How do you answer a 5-year-old who asks “How much longer until we get there?”
As I was working on the beta version of our long-term decision assessment today, I realized that part of the algorithm can be applied to a question I’ve thought about most of my life: How does our perception of time change as we get older? And if nothing else, the answer to that question helps shed light on the summer road trip conundrum.
I think the answer is related to another common question around our house: ”Daddy, how old is Ruby?” Since Ruby is a puppy, the answer is always in explicit units of human years or dog years. For simplicity around the house, we use the 7:1 ratio as a rule of thumb, meaning 1 human year equals 7 dog years. But anyone who lives around humans and dogs knows that ratio is not quite right, especially when comparing puppies and little kids, and so vets put together a handy chart to provide a more accurate translation. Thus Ruby is ten-months-old in human years and twelve-years-old in dog years. That seems about right.
Everyone understands what it means to translate age between dogs and humans, and because dogs and humans empathize with each other the translation is a strangely interesting topic of conversation.
Why not do the same for people?
Back in college I made up a rule of thumb that our perception of time depends on the doubling of our experience after age 4, meaning that the time periods between ages 4, 8, 16, 32 and 64 all feel roughly the same. I came up with it because I wanted to know how long my life would feel if I lived as long as my Grandpa Lee, a robust man who died in his late-90s. By my calculations, living from birth to my mid-20s would feel roughly the same as living from my mid-20s to late-90s. At the time that prediction had the ring of truth, some of which still echoes around my head, though it seems less important now.
My recent explorations of the current state of cognitive neuroscience and behavioral psychology give me some new data and perspective to generate my own chart. This one is for parents, with the hope that at a minimum it will spark interesting car-trip conversations with impatient 5-year-olds, and perhaps provide a framework for empathy between parents and progeny, or more generally people young and old.
So, if you are a forty-year-old parent, teacher or manager of young employees, one hour for you feels like:
12 hours for a three-year-old
7 hours for a five-year-old
4 hours for a nine-year-old
3 hours for a thirteen-year-old
2 hours for a nineteen-year-old
1.5 hours for a twenty-five-year-old
You can also extend this into the future if you are a forty-year-old child of elderly parents or a caregiver of some sort. Thus, an hour for you feels like 30 minutes to a 70-year-old and 20 minutes for a 90-year-old.

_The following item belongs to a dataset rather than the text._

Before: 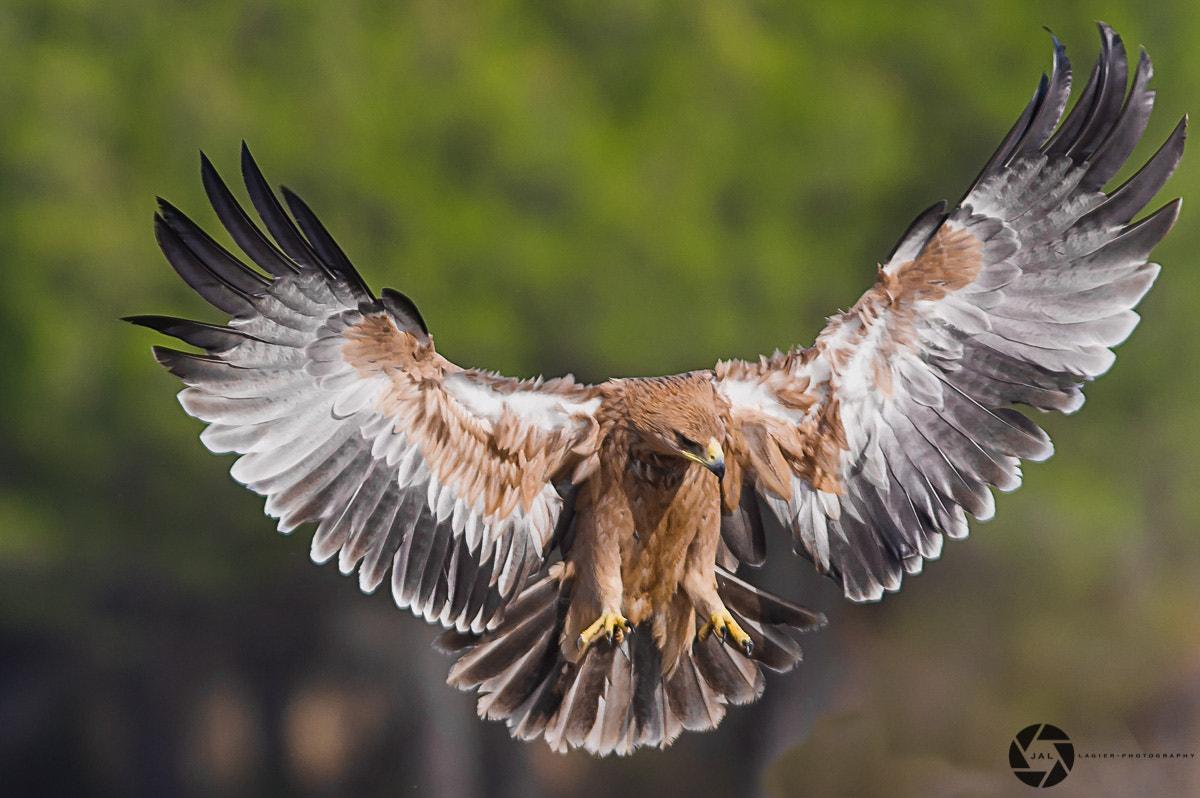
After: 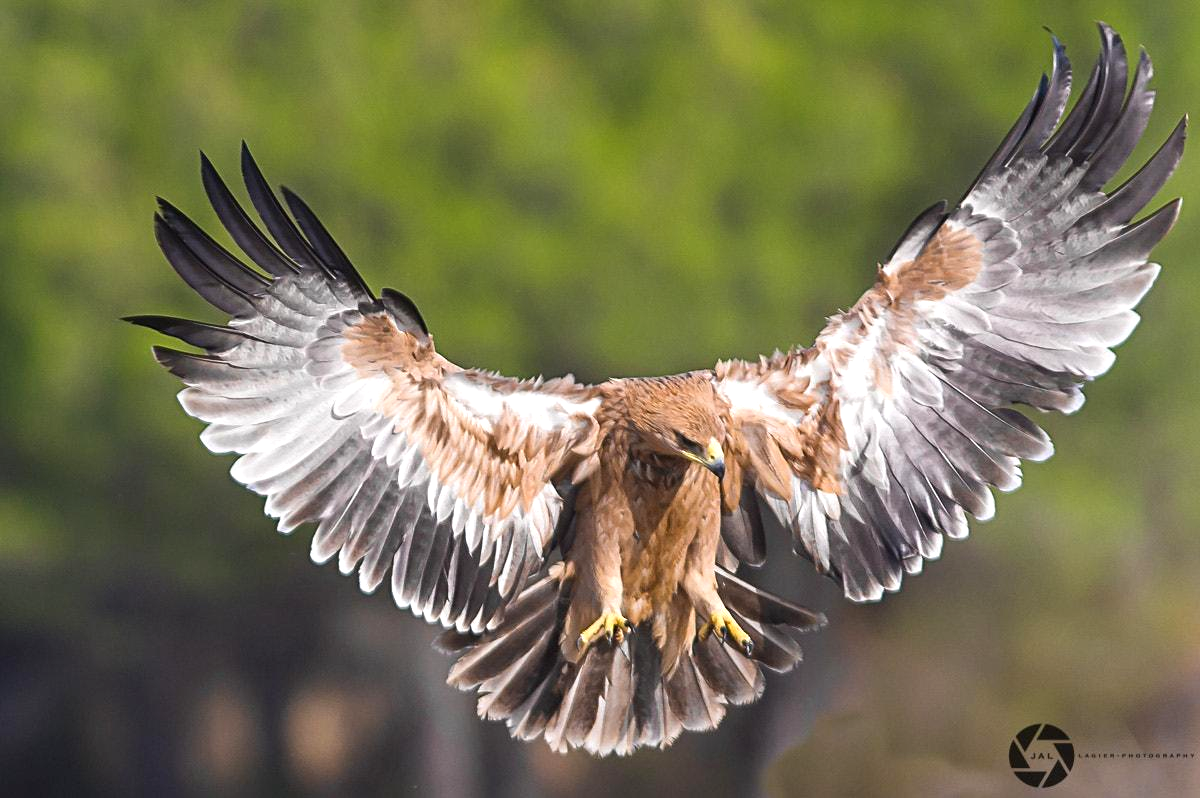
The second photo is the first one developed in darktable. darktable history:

The algorithm I used is based on how learning, development and sleep patterns change over time, so I think it models reality in some sense. However, to keep things on the level, I do not believe is reasonable to translate literally between the perceptions of children and adults any more than it is reasonable to expect a ten-month-old puppy to act like a twelve-year-old child. And the fact that time flies when you are having fun and a watched pot never boils also throws a wrench in the works when you driving a beautiful mountain road with a couple of kids in the back seat. Perception is a tricky thing.